Since 2001, banks have sold a total of 28,000 interest rate protection products to customers. Of these, Barclays sold 5,000. The bank said that just 48 complaints have been ruled on by the Financial Ombudsman Service and nearly 90% were decided in its favour.
Barclays, like Lloyds, has released a statement saying that the financial impact of remediation costs will "not be material".
Some of the products are just simple 'caps' that fixed an upper limit to the interest rate on a loan, while others are more complex derivatives such as the 'structured collars' which fixed interest rates within a band but introduced a degree of interest rate speculation.
"For many small businesses this has been a difficult and distressing experience with many people's livelihoods affected. Our work has focused on ensuring a swift outcome for these businesses that form such an important part of the economy," said Martin Wheatley, the Managing Director of the FSA's Conduct Business Unit.

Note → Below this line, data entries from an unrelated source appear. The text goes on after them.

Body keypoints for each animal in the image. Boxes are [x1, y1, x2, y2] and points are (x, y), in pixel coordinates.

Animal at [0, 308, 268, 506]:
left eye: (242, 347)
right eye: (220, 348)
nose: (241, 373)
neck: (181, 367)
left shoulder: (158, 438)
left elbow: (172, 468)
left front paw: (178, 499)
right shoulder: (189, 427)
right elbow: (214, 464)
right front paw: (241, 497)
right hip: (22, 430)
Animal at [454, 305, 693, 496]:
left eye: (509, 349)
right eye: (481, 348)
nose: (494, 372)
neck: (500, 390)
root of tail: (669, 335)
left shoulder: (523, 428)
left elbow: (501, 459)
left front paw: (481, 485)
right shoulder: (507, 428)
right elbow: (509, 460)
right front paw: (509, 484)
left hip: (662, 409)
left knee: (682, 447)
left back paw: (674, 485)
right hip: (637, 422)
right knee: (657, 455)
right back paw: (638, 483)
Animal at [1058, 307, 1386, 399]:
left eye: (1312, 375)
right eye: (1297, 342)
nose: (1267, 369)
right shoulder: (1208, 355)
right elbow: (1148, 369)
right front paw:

"I am pleased that Barclays, HSBC, Lloyds and RBS have agreed to do the right thing by their customers and offer redress or a review of past sales. These firms have responded to the need to provide a fair deal for customers by working with us, and I welcome this outcome," he said.
MPs are still reeling over Thursday's revelation that Barclays was found to be guilty of manipulating interbank lending rates and will face a fine of £290m, prompting calls for its Chief Executive, Bob Diamond, to step down. Other banks are also facing an inquiry regarding that matter.